======== DOCUMENT TEXT ========

Lying supine on the queen bed with my shoes on moments later, it struck me that it must’ve been a year since I was last in town. I always seem to make it just in time for Texas’ annual freeze, where unremarkable events in capable societies — temperatures in the 30s, or half an hour of icy rain — send the self-reliant cowboys into a total Dark Age meltdown. Last year at Charlie’s house, we’d lost power for five days, the first three of which we argued through, caving only on the fourth to book a Days Inn near the highway, where we at last declared a truce. But back home, the war resumed — over what I can’t recall, though I remember throwing mail. I zipped my cat into her airport bag, blocked his number in the Lyft, and said goodbye to Austin for good, or so I thought. Now here I was again, alone in a motel room where, from the jade glow of the pool outside the window, I could just make out the wallpaper: a collage of women’s lips in lusty poses (open, bitten, etc.) that inspired in me a dull, celibate mood.

======== INFORMATION ========

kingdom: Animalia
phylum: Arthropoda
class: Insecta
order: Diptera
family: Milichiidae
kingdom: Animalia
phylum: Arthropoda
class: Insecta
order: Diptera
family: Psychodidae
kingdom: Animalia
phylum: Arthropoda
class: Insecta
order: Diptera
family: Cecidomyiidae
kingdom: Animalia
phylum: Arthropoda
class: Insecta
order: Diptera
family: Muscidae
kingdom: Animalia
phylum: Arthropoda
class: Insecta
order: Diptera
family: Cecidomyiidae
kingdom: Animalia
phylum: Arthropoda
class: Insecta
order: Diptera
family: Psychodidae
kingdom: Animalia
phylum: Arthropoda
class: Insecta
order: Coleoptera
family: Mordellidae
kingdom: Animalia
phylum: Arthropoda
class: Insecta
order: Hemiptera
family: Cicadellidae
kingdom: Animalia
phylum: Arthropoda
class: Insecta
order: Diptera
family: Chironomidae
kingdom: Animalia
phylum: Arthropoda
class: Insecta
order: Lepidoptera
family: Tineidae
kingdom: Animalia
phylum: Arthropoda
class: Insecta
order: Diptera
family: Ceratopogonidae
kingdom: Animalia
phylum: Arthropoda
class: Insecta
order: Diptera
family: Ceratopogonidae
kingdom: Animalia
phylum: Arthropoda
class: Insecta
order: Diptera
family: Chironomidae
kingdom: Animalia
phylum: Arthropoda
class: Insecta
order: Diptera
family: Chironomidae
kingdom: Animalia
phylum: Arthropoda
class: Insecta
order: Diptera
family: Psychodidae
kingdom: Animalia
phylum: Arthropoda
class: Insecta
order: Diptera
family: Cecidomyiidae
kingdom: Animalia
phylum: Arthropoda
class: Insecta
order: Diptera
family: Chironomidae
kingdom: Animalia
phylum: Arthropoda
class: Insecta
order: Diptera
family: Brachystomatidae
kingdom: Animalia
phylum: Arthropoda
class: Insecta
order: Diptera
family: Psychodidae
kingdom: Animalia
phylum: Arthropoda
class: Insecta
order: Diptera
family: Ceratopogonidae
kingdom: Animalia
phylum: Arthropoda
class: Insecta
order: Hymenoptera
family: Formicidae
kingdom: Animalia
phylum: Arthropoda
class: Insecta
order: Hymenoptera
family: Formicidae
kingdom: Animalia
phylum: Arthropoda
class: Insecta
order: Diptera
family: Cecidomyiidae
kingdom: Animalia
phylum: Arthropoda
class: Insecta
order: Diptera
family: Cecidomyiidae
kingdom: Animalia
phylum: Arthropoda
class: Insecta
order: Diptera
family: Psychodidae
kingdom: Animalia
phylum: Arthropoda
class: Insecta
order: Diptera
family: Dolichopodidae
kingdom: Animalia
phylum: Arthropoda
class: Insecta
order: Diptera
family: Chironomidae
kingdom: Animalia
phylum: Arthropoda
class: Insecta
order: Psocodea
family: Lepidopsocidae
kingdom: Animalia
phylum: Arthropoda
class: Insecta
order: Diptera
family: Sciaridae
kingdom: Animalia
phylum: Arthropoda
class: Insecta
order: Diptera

========

→ **YOUR TASK**
Please pick up the passage about the return to Austin right after its final sentence and carry it forward a few more paragraphs.

→ **RESPONSE AREA**
For the duration of my flight to Texas, I’d looped two songs on repeat, which had left me feeling pleasantly disturbed. They were the last couple of songs on the 1971 Townes Van Zandt album Delta Momma Blues, named for a cough syrup that contained dextromethorphan, hence the “DM” on the bottle, which he nicknamed “Delta Momma.” First of the two was “Rake,” one of a few Townes songs I’d believe to be five centuries old if that’s what you told me, while reeling on the rim of some kind of ancient void. It speaks of days long past, cruel days fading into nightfall, wine, women, and guitars. “My body was sharp, the dark air clean, / And outrage my joyful companion,” he remembers, and goes on: “And time was like water, but I was the sea; / I wouldn’t have noticed it passing.”
I played it one more time and contemplated putting the roses Charlie’d brought me at the airport into water. Instead, I fell dreamlessly asleep.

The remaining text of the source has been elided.